Dédicace à Marc Bonnant 2011 A

Chers étudiants, on glisse, on effleure, on consume

A un rythme effréné, parfois même l’écume

De sa prime jeunesse au regard d’un ancien

Qui de son oeil sévère estime en praticien.

Vous méjugez les vieux, eux ont peine à vous lire,

Ou vous lisent trop bien mais le choix à élire

Pour traverser à gué cet abîme des ans,

Ou des générations, si le trait n’est plaisant,

Est source de querelle et surtout de méprise,

Car un jeune vieillit, un vieux se modernise.

L’un brûle les deux bouts de son plus précieux bien

Puisqu’on est trop pressé d’être déjà demain.

L’autre éprouve un regret empreint de nostalgie :

Il n’a plus les moyens de sauver sa bougie.

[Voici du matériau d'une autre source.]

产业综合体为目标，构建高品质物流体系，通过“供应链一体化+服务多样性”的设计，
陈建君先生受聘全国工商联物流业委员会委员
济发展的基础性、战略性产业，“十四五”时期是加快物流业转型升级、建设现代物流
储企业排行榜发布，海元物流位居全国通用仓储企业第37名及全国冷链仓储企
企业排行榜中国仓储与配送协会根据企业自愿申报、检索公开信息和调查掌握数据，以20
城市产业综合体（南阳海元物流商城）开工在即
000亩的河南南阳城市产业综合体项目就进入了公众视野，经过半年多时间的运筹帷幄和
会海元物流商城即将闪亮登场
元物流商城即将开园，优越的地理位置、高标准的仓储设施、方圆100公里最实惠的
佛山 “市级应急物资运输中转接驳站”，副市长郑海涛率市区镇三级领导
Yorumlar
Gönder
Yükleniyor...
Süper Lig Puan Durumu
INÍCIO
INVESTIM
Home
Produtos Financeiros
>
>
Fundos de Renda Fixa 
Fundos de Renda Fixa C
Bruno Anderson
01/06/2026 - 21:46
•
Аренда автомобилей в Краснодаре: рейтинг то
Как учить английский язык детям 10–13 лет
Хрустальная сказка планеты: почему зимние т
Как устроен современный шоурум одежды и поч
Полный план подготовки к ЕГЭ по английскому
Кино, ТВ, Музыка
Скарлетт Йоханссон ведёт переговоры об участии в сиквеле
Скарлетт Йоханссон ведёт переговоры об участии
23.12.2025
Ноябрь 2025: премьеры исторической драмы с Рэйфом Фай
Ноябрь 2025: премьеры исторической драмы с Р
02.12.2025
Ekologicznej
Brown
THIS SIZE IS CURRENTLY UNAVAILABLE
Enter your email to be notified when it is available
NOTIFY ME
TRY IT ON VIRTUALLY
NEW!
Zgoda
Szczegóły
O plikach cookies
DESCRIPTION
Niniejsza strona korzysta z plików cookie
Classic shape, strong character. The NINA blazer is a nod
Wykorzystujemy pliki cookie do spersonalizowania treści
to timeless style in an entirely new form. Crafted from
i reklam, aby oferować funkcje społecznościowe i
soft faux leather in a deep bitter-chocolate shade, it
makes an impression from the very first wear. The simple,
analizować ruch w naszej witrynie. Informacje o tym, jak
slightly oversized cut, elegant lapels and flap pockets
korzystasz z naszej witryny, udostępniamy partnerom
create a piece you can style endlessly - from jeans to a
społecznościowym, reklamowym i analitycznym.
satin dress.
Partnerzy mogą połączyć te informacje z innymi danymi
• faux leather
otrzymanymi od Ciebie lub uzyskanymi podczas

Et pourtant ils sont proche en exceptant mûrir.

Un seul mot les sépare au lieu de réunir.

Un jeune est plein d’allant et nargue l’expérience,

Car son coeur invincible abonde en omniscience.

Lui se meut lentement mais toujours pleinement,

Car il traîne avec lui le poids de ses serments.

 

Mûrir, chers étudiants, ce mot pourtant si neutre

Aura vite raison du suffisant, du pleutre.

Combien de fois un chêne a dû se surpasser

Pour trôner, imposant, en milieu de forêt ?

Et vous, êtes-vous prêts à épuiser votre âme

Ou guettez-vous le heurt de votre prochain blâme ?

Pressez-vous, hâtez-vous, car la vie n’attend pas

Que vous la nourrissiez, elle exige un repas.

Bientôt demain viendra emportant dans ses traces

Les pas de vos regrets et de vos volte-face.

Mais il est temps encore à tourner nos regards,

Pour observer les faits en ayant tout égard

A ne pas occulter les desseins de vos rêves.

Si tels sont vos désirs, refusez toute trêve.

 

Mûrir est essentiel, il me faut l’expliquer

Oui, plus simple est le mot, plus il faut le brusquer

Pour qu’il devienne vous, un seul et unique être

Dont le souffle unifié éloigne le paraître.

Mûrir, c’est d’abord voir, non pas hâtivement

En effleurant ce sens, mais intrinsèquement.

C’est entendre l’oiseau qui tous les matins piaille

Et ressentir son chant pénétrer nos entrailles.

Il est là devant nous, nous hèle de sa voix

Et nous n’en avons cure, remués par l’émoi.

C’est frémir en voyant s’épanouir la rose

Dont l’effluve déjà agite nos narcoses.

C’est apprendre un savoir, non pas une leçon,

Car il faut avoir soif pour croître nos moissons.

Oui, c’est vivre l’instant, mais sans demi-mesure,

Consumer sa passion, aller jusqu’à l’usure.

Le chêne est terre et air puisqu’il se nourrit d’eux.

Il est indissociable et surtout besogneux.

Mais regardez sa force et sa toute puissance,

Il n’a jamais cessé d’accroître son essence.

Aujourd’hui étudier est devenu le lot

De votre quotidien, oubliez les sanglots.

Laissez-vous emporter, tant pis s’il y a dérive

Vous ne serez très loin d’une nouvelle rive.

 

Il est maintenant temps de se laisser bercer

Par une voix altière aux accents exercés.

Son verbe est enivrant, sa voix est enjôleuse,

Mais ne vous trompez pas, il n’y a nulle berceuse.

En écoutant notre hôte et ses modulations,

N’oubliez surtout pas cette consolation :

L’effort précède l’art, l’art est toujours amène,

Surtout s’il est entier. Voici un phénomène

Débordant de finesse et de subtilité,

Après mon exposé, vous l’aurez mérité.

La scène est à vous, Maître, et je vous laisse place

A nous de profiter des jeux de votre audace.